#### [Consigne]
Reproduisez mot pour mot l'intégralité du texte sur Patti Smith présenté ci-dessous.
─── Texte à examiner
Patti Smith, passeuse de mémoire rock’n roll et analogique
Patti Smith publie son autobiographie "Just Kids", véritable objet littéraire, poétique et artistique. La poétesse punk ne nous dit pas : "c'était mieux avant, de mon temps". Elle fait juste œuvre de transmission.
Elle nous parle d’un temps où la littérature et la musique, l’art et la culture n’étaient pas encore des produits dématérialisés vendus sur Amazon et l’iTunes store par des “industriels du contenu”. Une époque analogique où un livre, un disque, un tableau ne se consommaient pas en deux clics et pouvaient changer radicalement votre vie, faire de vous un auteur, un artiste, sans passer par la case “Star Academy”.
Pour Patti Smith ce fut la rencontre, à 16 ans, d’Arthur Rimbaud : “Son regard hautain sur la couverture des ‘Illuminations’ accrocha le mien. Il était doté d’une intelligence irrévérencieuse qui m’enflamma, et je l’adoptai comme mon compatriote, mon frère et même mon amant secret. Comme je n’avais même pas 99 cents pour acheter le livre, je l’ai fauché”, raconte-t-elle dans “Just Kids”, sa très belle autobiographie qui vient de sortir en français chez Denoël (voir la critique des “Inrocks” et celle de “Télérama”). S’en allant les poings dans les poches crevées de son paletot, le jeune poète aurait sans doute adoré l’idée d’être volé par une sÅ“ur de bohème à un siècle de distance.
──────
─── Extraits de données
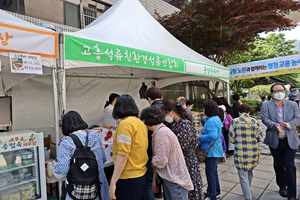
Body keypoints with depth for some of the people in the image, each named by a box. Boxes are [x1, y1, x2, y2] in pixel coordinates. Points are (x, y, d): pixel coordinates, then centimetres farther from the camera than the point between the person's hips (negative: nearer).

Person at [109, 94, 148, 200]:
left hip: (129, 179, -8)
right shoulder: (141, 123, 8)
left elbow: (123, 155, -20)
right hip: (142, 175, 8)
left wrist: (113, 182, -16)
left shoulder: (125, 124, -15)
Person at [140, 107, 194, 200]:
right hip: (168, 178, 9)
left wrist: (151, 160, -1)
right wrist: (154, 179, 15)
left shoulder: (162, 133, -22)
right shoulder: (158, 132, 8)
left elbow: (160, 161, -22)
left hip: (175, 181, -9)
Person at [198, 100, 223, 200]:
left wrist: (199, 137, -21)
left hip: (211, 151, -11)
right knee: (214, 172, 22)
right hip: (215, 150, 11)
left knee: (210, 173, 1)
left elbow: (212, 136, -32)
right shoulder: (216, 118, 10)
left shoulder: (211, 121, -23)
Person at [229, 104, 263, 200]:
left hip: (240, 153, -4)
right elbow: (260, 138, 0)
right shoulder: (254, 121, -2)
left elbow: (232, 138, -7)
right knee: (250, 170, 28)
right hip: (253, 152, 4)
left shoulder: (235, 122, -8)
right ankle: (248, 187, 50)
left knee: (243, 175, 8)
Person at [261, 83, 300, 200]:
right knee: (278, 165, 15)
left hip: (290, 140, 0)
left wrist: (290, 124, -23)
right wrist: (275, 125, -30)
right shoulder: (266, 106, -1)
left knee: (289, 165, -5)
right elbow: (265, 119, -11)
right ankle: (282, 186, 36)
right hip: (275, 141, 0)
──────
#### [Réponse rédigée]
Patti Smith, passeuse de mémoire rock’n roll et analogique
Patti Smith publie son autobiographie "Just Kids", véritable objet littéraire, poétique et artistique. La poétesse punk ne nous dit pas : "c'était mieux avant, de mon temps". Elle fait juste œuvre de transmission.
Elle nous parle d’un temps où la littérature et la musique, l’art et la culture n’étaient pas encore des produits dématérialisés vendus sur Amazon et l’iTunes store par des “industriels du contenu”. Une époque analogique où un livre, un disque, un tableau ne se consommaient pas en deux clics et pouvaient changer radicalement votre vie, faire de vous un auteur, un artiste, sans passer par la case “Star Academy”.
Pour Patti Smith ce fut la rencontre, à 16 ans, d’Arthur Rimbaud : “Son regard hautain sur la couverture des ‘Illuminations’ accrocha le mien. Il était doté d’une intelligence irrévérencieuse qui m’enflamma, et je l’adoptai comme mon compatriote, mon frère et même mon amant secret. Comme je n’avais même pas 99 cents pour acheter le livre, je l’ai fauché”, raconte-t-elle dans “Just Kids”, sa très belle autobiographie qui vient de sortir en français chez Denoël (voir la critique des “Inrocks” et celle de “Télérama”). S’en allant les poings dans les poches crevées de son paletot, le jeune poète aurait sans doute adoré l’idée d’être volé par une sÅ“ur de bohème à un siècle de distance.